Given records start

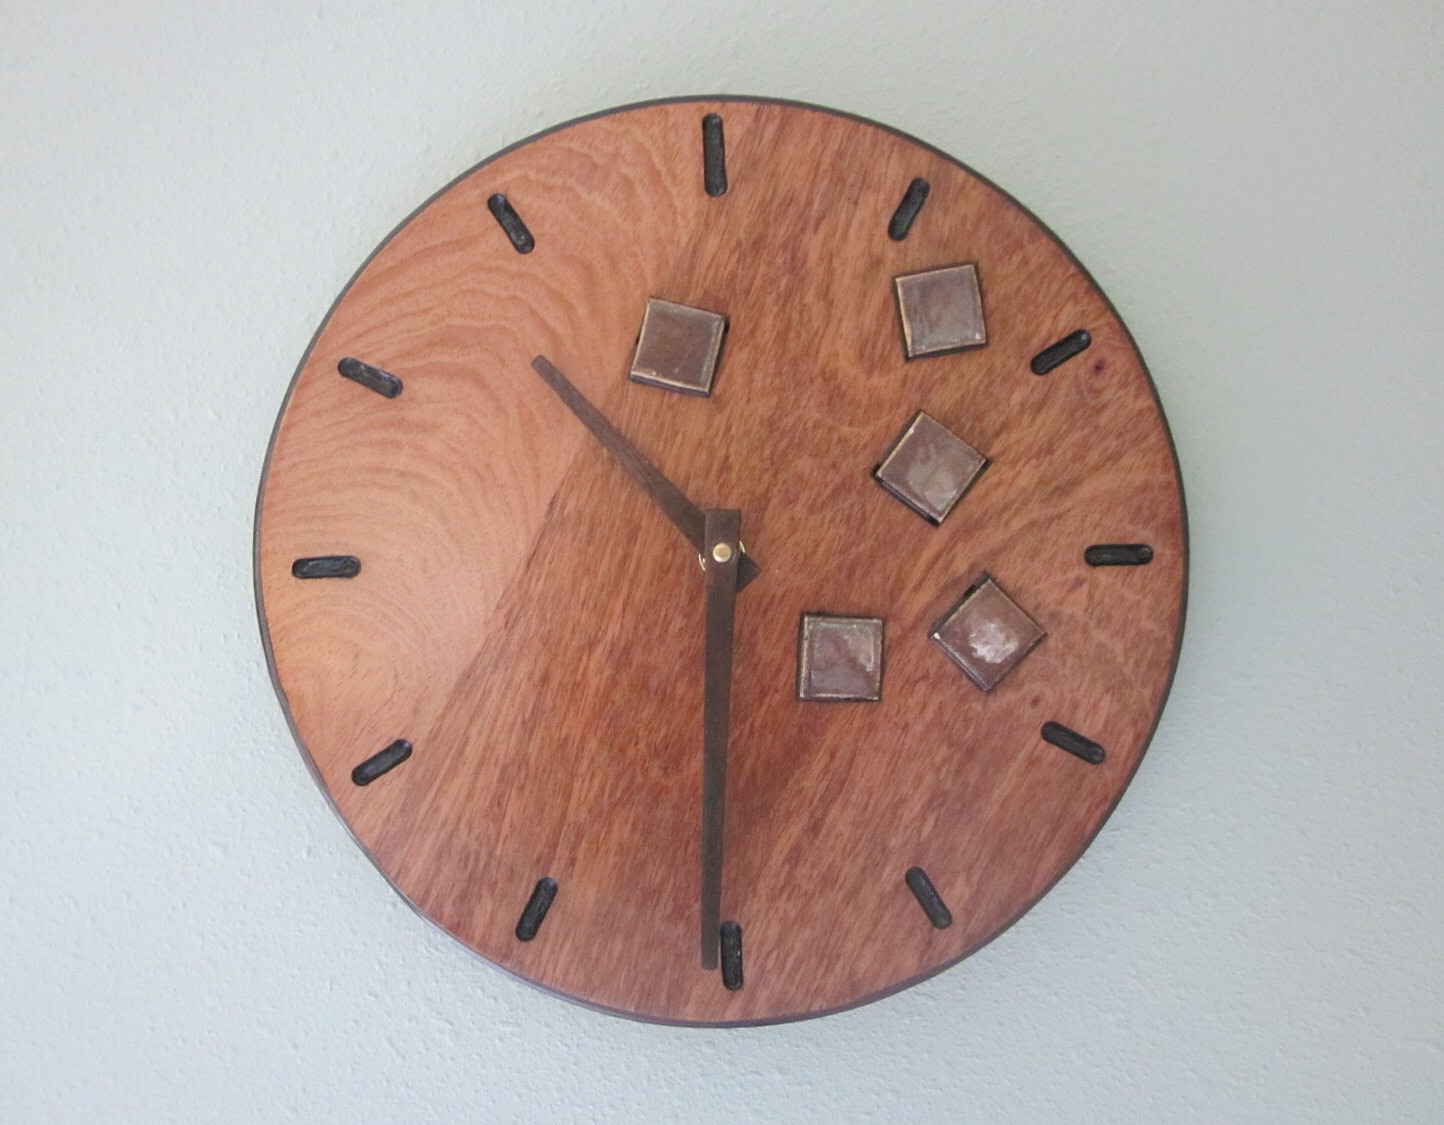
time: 10:30
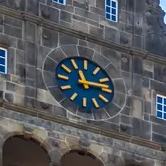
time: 11:13
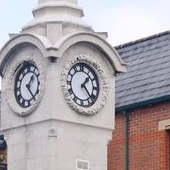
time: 1:23
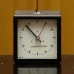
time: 12:53
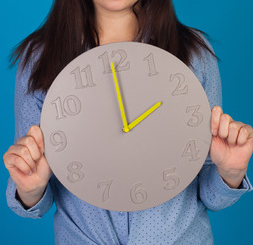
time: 1:59
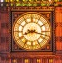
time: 8:17
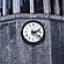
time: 2:21
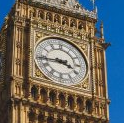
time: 3:43
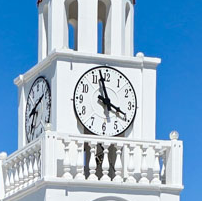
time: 3:57
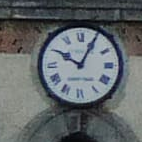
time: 10:04
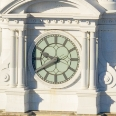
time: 9:40
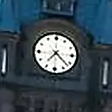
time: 7:22
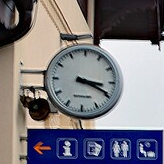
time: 3:19
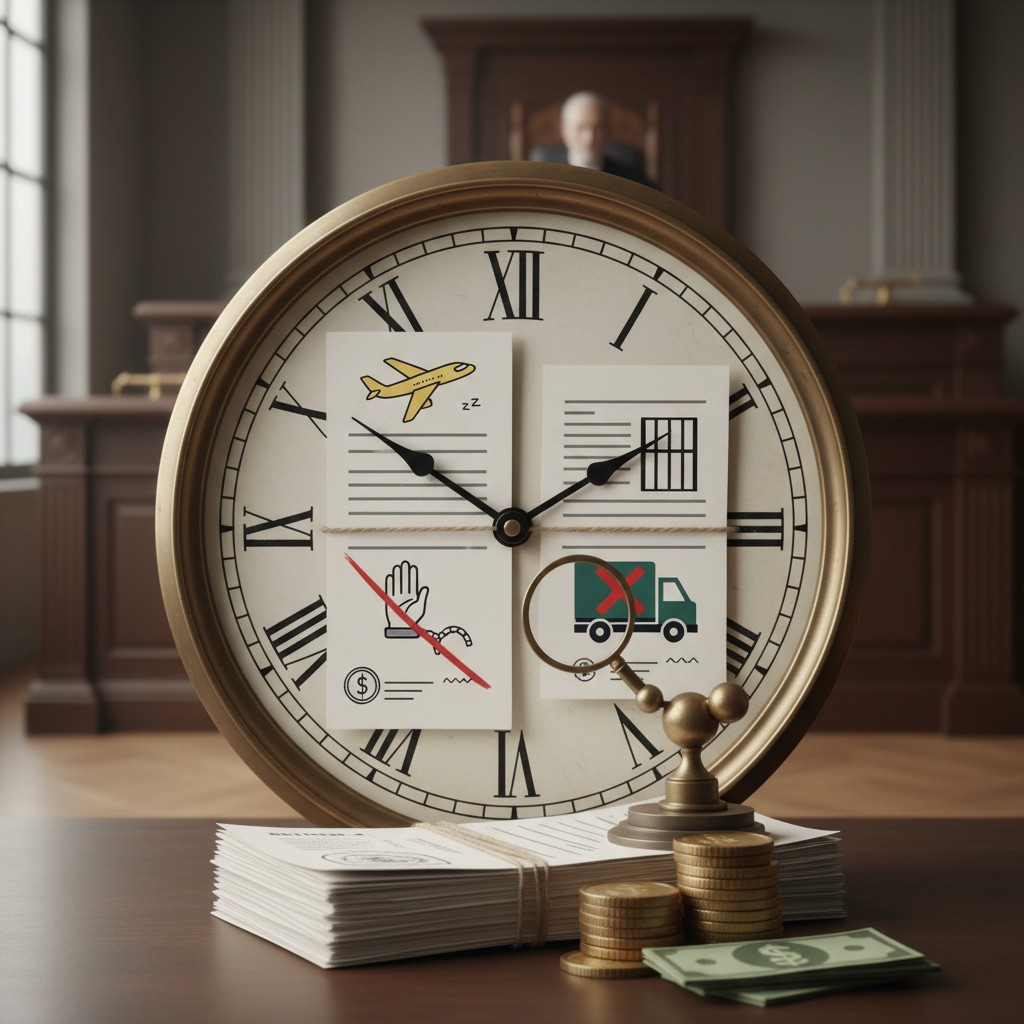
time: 1:50
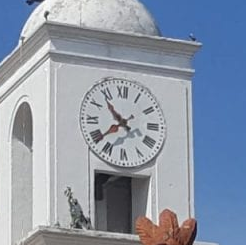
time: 10:38
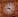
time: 9:22
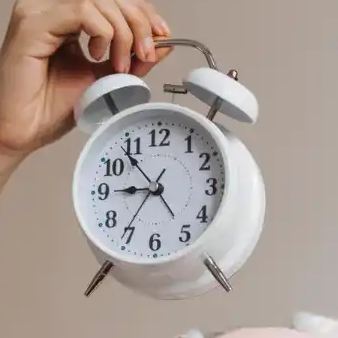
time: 8:53
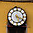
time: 5:18
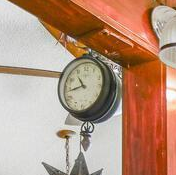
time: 10:43
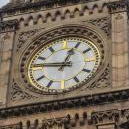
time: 12:46
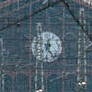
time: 6:23
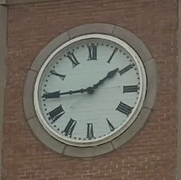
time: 1:44
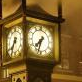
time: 7:32
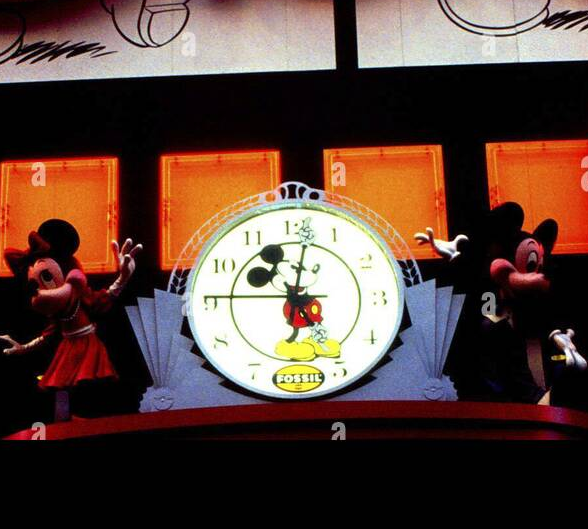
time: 5:01
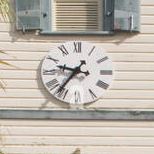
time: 9:36
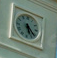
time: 5:21
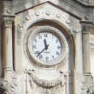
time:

Given records end

Return all of the lines above word for word, leaving out the pictures.

time: 10:30
time: 11:13
time: 1:23
time: 12:53
time: 1:59
time: 8:17
time: 2:21
time: 3:43
time: 3:57
time: 10:04
time: 9:40
time: 7:22
time: 3:19
time: 1:50
time: 10:38
time: 9:22
time: 8:53
time: 5:18
time: 10:43
time: 12:46
time: 6:23
time: 1:44
time: 7:32
time: 5:01
time: 9:36
time: 5:21
time:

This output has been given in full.